Nathan Helm-Burger comments on Alignment Faking in Large Language Models

Nathan Helm-Burger 18 Dec 2024 21:33 UTC
LW: 11 AF: 7
4
AF
I agree with Joe Carlsmith that this seems like goal guarding.

I would be interested to see if my team’s noise-injection technique interferes with these behaviors in a way that makes them easier to detect.
- ryan_greenblatt 18 Dec 2024 23:46 UTC
  LW: 12 AF: 7
  10
  AF Parent
  It’s worth noting that the alignment faking we see in these experiments is easy to catch by default as we discuss in Appendix E.6. Still, it would be interesting to see if this makes detection even easier or triggers interestingly different catch-to-detect behaviors.
  
  You could try playing with the minimal reproduction on llama-405b.
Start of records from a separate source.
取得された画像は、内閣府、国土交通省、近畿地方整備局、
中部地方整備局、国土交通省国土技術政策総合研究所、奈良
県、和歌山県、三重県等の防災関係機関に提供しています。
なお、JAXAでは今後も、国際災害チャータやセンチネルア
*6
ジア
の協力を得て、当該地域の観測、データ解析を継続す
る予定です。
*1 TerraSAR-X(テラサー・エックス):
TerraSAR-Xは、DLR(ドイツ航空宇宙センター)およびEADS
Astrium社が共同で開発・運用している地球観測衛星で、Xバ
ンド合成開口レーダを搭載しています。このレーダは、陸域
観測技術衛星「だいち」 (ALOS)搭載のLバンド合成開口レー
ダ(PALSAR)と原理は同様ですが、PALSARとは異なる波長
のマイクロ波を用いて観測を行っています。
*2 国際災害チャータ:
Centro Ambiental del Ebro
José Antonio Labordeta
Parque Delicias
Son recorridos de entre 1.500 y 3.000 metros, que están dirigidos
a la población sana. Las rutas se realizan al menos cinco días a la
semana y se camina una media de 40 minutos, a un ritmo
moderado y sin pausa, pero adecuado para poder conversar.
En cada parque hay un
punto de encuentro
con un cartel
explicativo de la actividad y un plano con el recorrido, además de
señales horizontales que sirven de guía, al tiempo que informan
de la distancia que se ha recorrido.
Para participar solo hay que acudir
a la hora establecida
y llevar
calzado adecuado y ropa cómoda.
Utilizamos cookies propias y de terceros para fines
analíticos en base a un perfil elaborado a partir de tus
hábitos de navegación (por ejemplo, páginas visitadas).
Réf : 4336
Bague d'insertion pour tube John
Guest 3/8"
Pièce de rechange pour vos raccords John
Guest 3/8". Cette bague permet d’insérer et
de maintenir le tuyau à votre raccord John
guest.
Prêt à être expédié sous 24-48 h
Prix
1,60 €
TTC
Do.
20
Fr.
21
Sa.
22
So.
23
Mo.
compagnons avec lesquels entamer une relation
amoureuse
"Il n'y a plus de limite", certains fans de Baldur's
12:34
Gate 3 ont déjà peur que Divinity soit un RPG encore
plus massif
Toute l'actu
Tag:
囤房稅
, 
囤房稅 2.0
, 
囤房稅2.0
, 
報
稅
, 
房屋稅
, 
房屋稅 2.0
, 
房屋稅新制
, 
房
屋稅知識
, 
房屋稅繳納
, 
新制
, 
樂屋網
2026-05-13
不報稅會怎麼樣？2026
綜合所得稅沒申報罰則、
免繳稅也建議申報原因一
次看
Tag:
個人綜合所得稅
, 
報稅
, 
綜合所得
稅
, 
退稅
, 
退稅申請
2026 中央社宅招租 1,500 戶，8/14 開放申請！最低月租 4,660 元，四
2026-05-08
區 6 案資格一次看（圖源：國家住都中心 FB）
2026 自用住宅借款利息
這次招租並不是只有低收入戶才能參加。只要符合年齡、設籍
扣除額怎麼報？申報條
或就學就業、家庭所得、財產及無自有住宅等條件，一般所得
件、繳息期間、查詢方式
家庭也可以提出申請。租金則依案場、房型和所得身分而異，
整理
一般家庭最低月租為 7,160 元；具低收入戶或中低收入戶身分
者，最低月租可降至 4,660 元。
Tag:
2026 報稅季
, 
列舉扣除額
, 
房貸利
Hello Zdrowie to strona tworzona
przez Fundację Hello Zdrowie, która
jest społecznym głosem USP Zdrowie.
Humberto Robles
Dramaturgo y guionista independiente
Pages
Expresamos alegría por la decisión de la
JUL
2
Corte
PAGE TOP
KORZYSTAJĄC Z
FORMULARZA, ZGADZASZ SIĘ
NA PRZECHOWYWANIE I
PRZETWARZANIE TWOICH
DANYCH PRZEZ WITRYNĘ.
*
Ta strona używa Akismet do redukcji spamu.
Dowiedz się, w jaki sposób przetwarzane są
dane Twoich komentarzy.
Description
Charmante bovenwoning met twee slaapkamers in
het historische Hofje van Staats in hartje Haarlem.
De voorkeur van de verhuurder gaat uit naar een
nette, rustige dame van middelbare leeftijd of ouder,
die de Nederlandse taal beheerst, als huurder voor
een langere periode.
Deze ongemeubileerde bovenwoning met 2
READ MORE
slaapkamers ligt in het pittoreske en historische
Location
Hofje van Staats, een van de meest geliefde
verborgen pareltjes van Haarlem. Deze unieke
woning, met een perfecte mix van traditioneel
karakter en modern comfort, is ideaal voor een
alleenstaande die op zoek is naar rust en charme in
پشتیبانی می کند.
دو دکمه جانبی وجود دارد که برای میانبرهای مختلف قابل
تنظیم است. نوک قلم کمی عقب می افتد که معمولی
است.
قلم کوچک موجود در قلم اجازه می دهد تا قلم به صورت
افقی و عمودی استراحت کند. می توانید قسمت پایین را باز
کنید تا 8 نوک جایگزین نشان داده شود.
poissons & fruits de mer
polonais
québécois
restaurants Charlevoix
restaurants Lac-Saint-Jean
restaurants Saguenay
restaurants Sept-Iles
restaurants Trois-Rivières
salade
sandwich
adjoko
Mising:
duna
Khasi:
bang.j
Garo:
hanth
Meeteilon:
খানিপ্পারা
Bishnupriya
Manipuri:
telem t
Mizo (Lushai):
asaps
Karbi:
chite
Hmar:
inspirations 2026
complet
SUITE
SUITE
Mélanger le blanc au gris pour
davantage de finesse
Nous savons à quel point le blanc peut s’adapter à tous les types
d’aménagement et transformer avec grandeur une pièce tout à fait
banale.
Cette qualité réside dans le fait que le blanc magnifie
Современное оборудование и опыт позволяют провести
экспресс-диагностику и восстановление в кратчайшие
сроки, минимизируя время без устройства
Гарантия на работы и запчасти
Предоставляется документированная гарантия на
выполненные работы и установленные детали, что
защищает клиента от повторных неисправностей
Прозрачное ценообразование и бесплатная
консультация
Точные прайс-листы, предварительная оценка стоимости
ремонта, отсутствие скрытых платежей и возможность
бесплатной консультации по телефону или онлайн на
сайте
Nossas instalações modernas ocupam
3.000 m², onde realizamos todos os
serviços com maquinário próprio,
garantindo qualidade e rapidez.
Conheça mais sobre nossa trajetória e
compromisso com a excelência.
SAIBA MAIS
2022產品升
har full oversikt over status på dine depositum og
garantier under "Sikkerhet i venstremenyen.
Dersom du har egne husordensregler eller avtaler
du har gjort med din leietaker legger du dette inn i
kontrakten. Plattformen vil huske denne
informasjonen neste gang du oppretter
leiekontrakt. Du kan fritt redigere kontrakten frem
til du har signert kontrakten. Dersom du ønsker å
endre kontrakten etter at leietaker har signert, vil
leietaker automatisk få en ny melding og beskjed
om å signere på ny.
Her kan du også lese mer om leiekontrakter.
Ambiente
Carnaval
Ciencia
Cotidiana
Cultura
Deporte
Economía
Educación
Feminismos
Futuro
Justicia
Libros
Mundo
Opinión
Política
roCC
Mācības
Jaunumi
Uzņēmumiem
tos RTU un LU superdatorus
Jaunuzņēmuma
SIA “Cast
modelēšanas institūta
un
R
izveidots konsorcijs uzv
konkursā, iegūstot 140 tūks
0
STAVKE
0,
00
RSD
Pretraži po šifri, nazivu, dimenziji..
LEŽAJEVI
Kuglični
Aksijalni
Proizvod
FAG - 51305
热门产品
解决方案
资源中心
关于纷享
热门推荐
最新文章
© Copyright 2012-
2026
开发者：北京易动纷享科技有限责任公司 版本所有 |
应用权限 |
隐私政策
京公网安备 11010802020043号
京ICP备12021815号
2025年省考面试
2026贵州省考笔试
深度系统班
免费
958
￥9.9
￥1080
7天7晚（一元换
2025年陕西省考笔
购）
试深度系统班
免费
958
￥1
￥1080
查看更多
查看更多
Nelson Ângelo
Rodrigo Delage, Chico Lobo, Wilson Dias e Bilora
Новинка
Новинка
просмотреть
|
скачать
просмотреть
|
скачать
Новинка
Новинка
  - Nathan Helm-Burger 19 Dec 2024 1:03 UTC
    4 points
    1
    Parent
    Yeah, for sure. My technique is trying to prepare in advance for more capable future models, not something we need yet.
    
    The idea is that if there’s a future model so smart and competent that it’s able to scheme very successfully and hide this scheming super well, then impairing the model’s capabilities in a broad untargeted way should lead to some telling slip-ups in its deception.
    - ryan_greenblatt 19 Dec 2024 4:52 UTC
      9 points
      1
      Parent
      For sure. I’m just noting that experimenting on our setup with detection techniques is less interesting than you might have hoped as it is already easy to detect (so it is harder to see if you’re doing something interesting).